Greffés ou en attente d’une greffe, ils sont des milliers en situation de fragilité. Immunodéprimé, leur système immunitaire est un moyen de défense bien faible contre le Covid-19.

De garde la nuit du 25 au 26 novembre aux cliniques universitaires Saint-Luc, le docteur Dominique van Deynse, coordinateur du centre de transplantation, est prévenu qu’un organe en provenance de l’étranger est destiné à l’un de ses patients. Malheureusement, le vol sur lequel cet organe aurait pu se trouver n’existe plus, la crise sanitaire que nous traversons ayant cloué bon nombre d’avions au sol. Les minutes sont comptées, le transfert vers la Belgique ne peut avoir lieu. Dans un marché européen, fonctionnant à flux tendu, l’organe est redirigé vers un autre centre de transplantation, il sauvera une autre vie.
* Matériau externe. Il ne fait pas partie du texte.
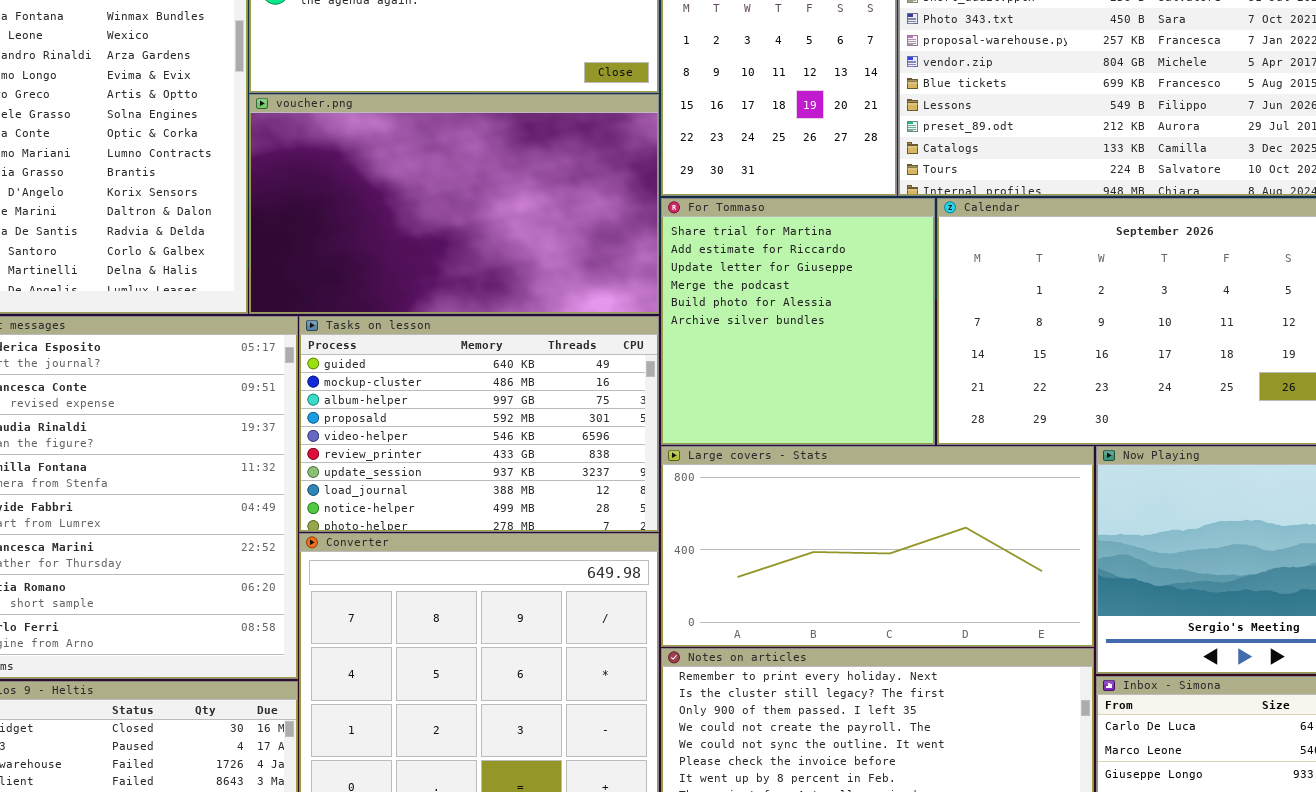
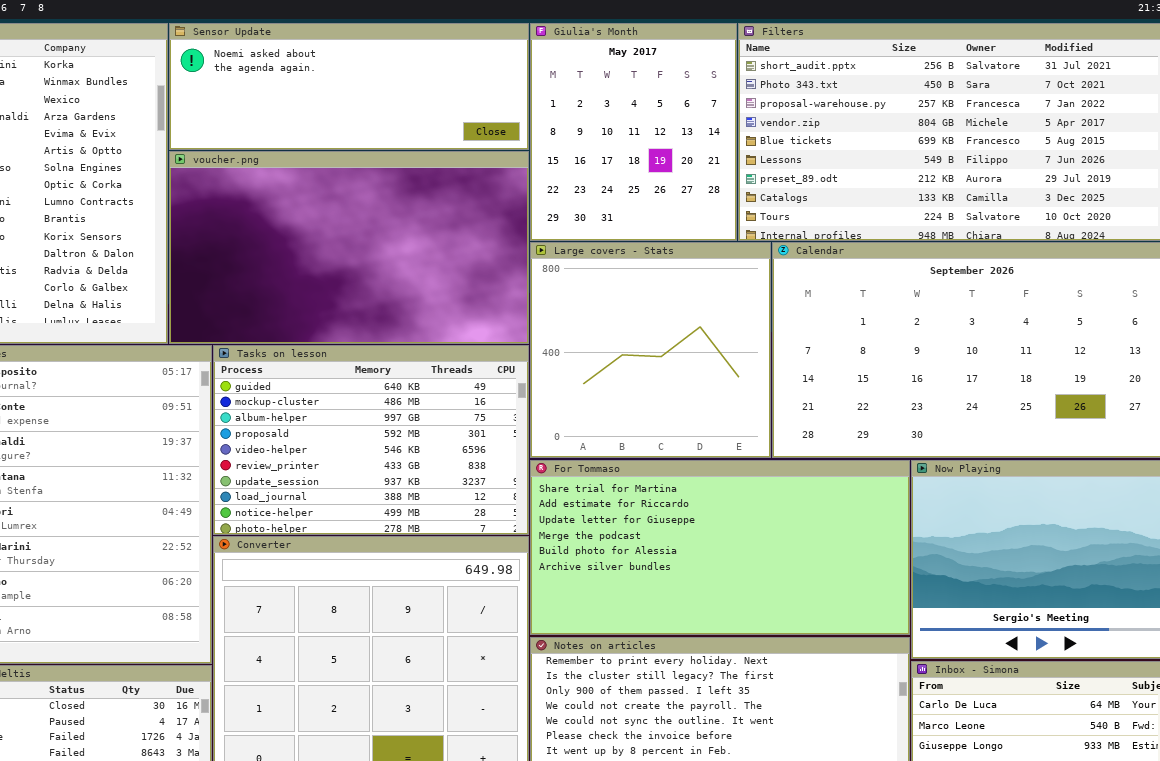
For Tommaso: [661,198,935,445] -> [530,460,910,635], moved, resized
Large covers - Stats: [661,446,1094,647] -> [530,242,771,458], moved, resized

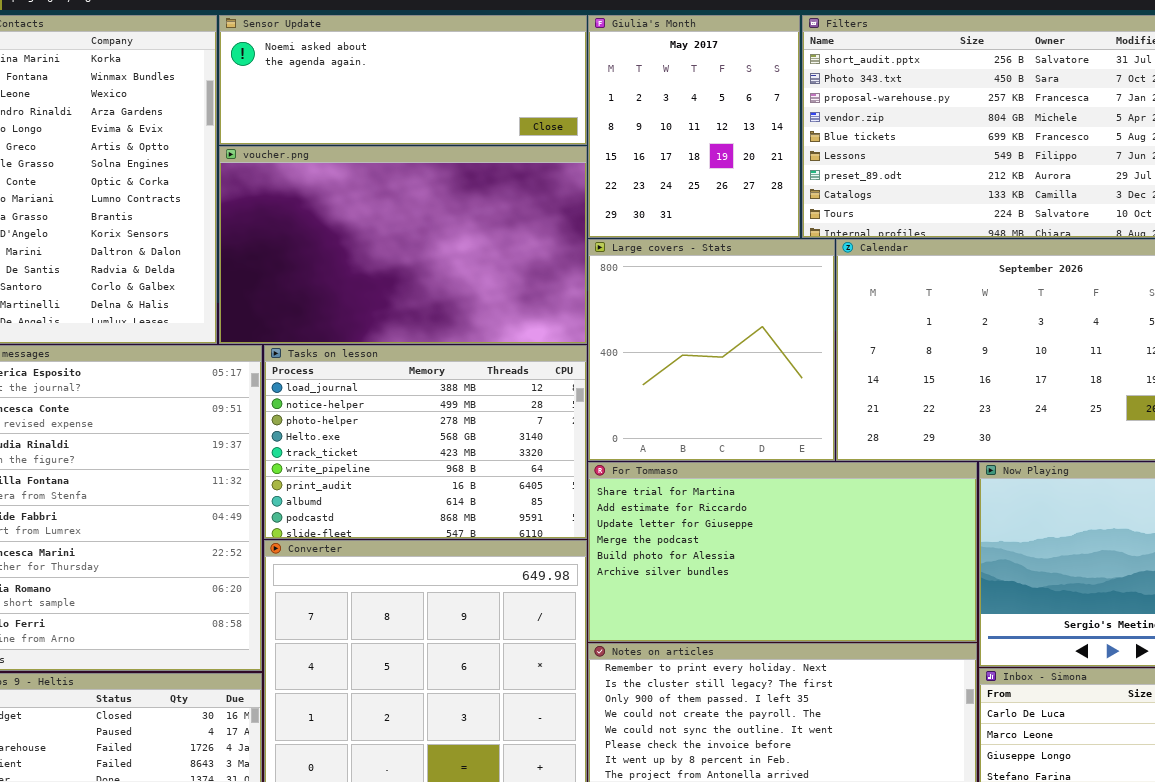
Tasks on lesson: [213,345,529,535] -> [264,345,587,539], scrolled down 7 rows

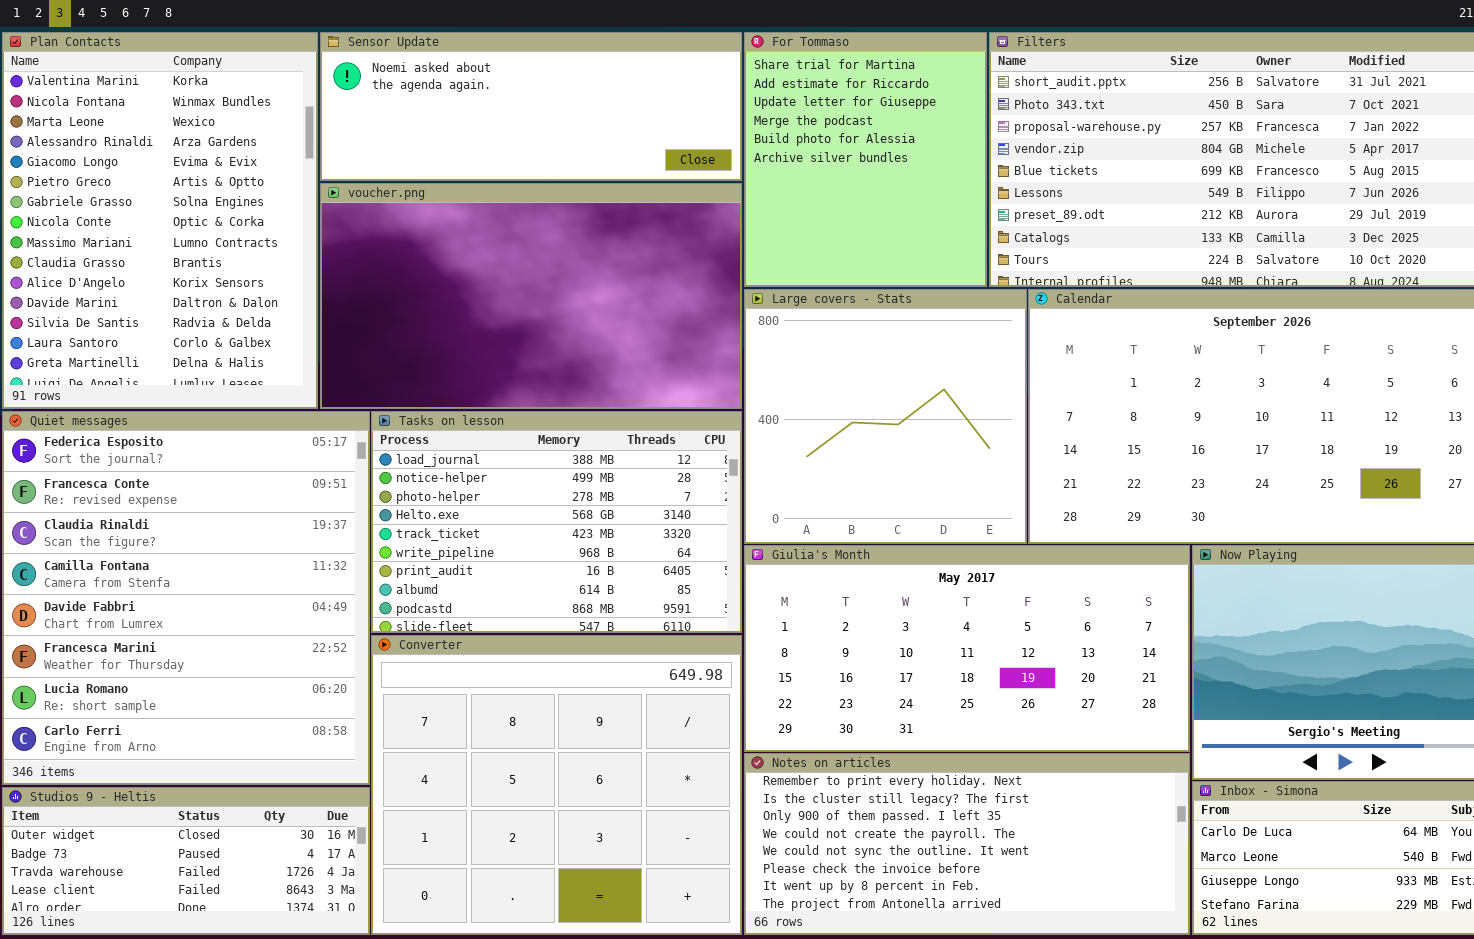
Giulia's Month: [588,15,800,238] -> [744,545,1190,752], moved, resized
For Tommaso: [588,462,977,642] -> [744,32,987,287], moved, resized

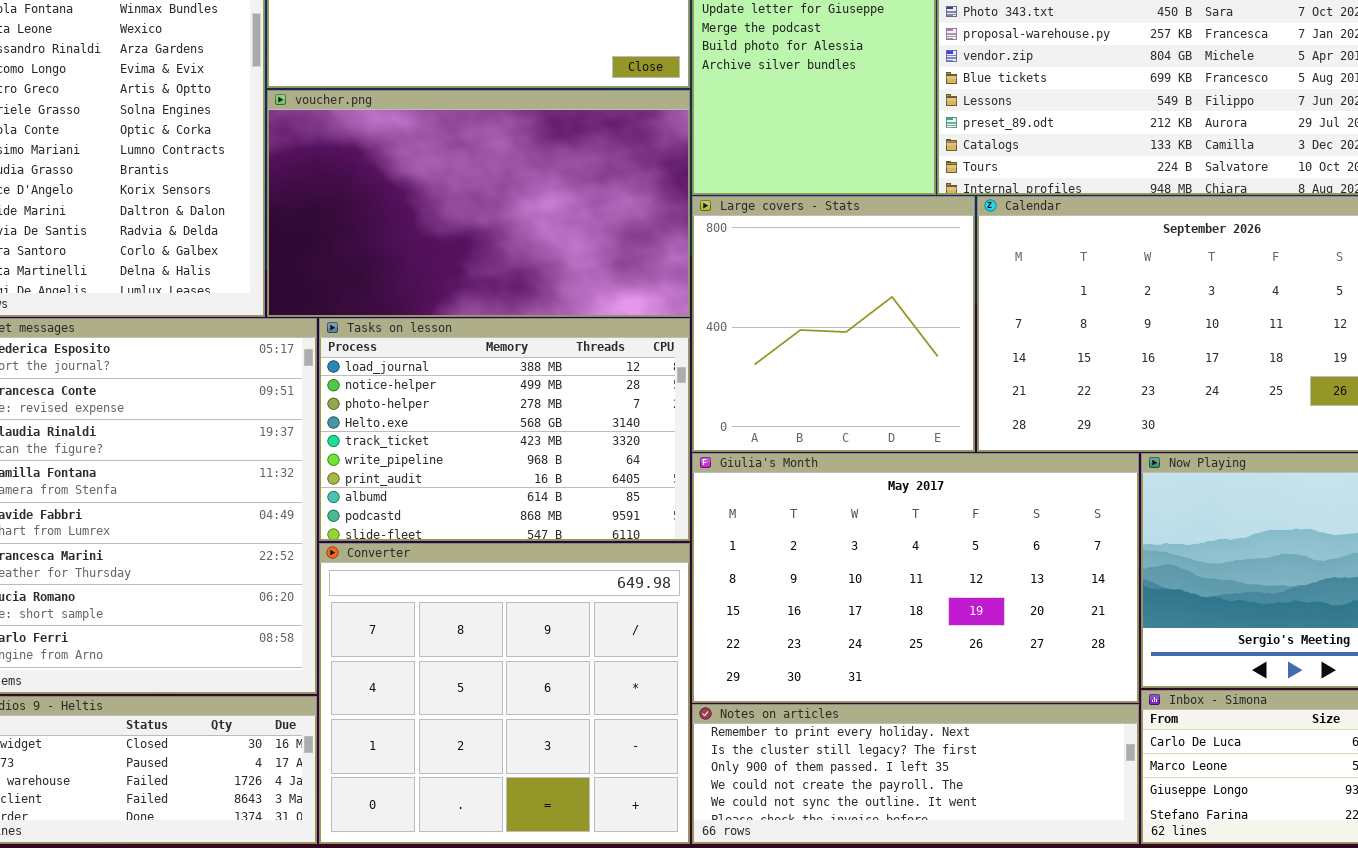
Giulia's Month: [744,545,1190,752] -> [692,453,1139,703], resized
Notes on articles: [744,753,1190,935] -> [692,704,1139,844], resized

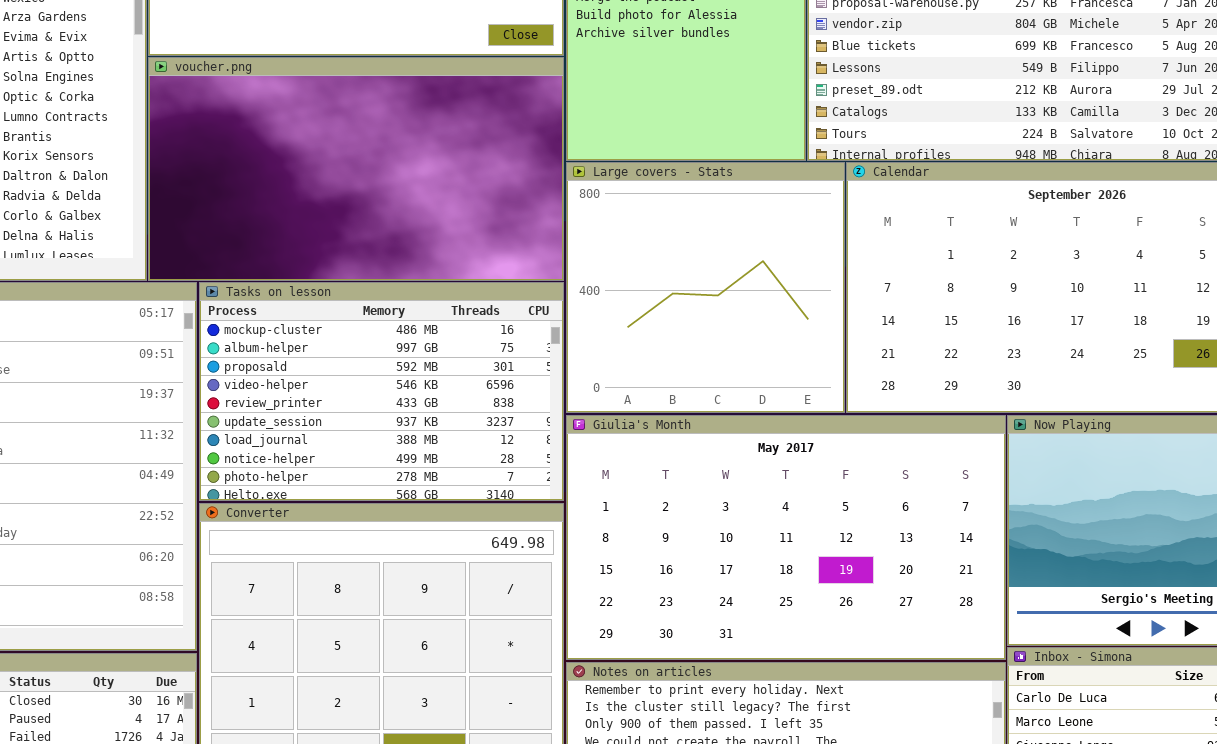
Tasks on lesson: [319,318,690,541] -> [199,282,564,501], scrolled up 6 rows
En Belgique, ils sont actuellement 1.326 à attendre un foie, un rein, un cœur, un poumon… De quelques jours à plusieurs années, le coup de fil de l’hôpital peut arriver à tout moment. Depuis le mois de mars, il faut être plus patient qu’à l’accoutumée. Après une première vague pendant laquelle les sept centres de transplantation belges ont navigué à vue, la situation reste aujourd’hui compliquée. Déjà un défi en soi avant l’apparition du virus, la transplantation d’organes n’échappe pas aux obstacles nés du coronavirus.

L’engorgement des soins intensifs

« L’épidémie a fortement diminué la capacité des USI pour la gestion des donneurs avant prélèvement et des receveurs après transplantation », insiste le professeur Wissing, président de la Société Belge de Transplantation. En effet, dès que les chiffres de l’épidémie s’envolent, les soins intensifs sont submergés, jusqu’à être totalement remplis, voire débordés par des patients Covid. A Mont-Godinne, cela fait près de trois semaines que, faute de lits, l’activité de transplantation est à l’arrêt. « Il y a 30 ans que je travaille, et je n’ai jamais connu une pathologie qui occupe notre activité médicale à temps plein, comme le fait le Covid-19 », rapporte le professeur Patrick Evrard du CHU Mont-Godinne. La majorité des prélèvements se faisant sur des personnes décédées, il arrive également que des donneurs potentiels aient contracté le virus, ce qui empêche tout prélèvement…

Les chiffres parlent d’eux-mêmes. De janvier à octobre 2020, la Belgique a effectué 18% de transplantations de moins que pour la même période en 2019. Eurotransplant, l’organisation internationale chargée d’encourager et de coordonner les transplantations d’organes en Autriche, Belgique, Croatie, Allemagne, Hongrie, Luxembourg, Pays-Bas et Slovénie, dit ne pas être en mesure de lier cette baisse au Covid-19. Cependant, pour les acteurs de terrain, le lien est très clair. Le docteur Dominique Van Deynse insiste sur le fait que « l’impact de l’épidémie n’est pas négligeable. Pour la même période, 160 personnes ont fait l’objet d’un prélèvement en 2020, alors qu’ils étaient 213 en 2019… ».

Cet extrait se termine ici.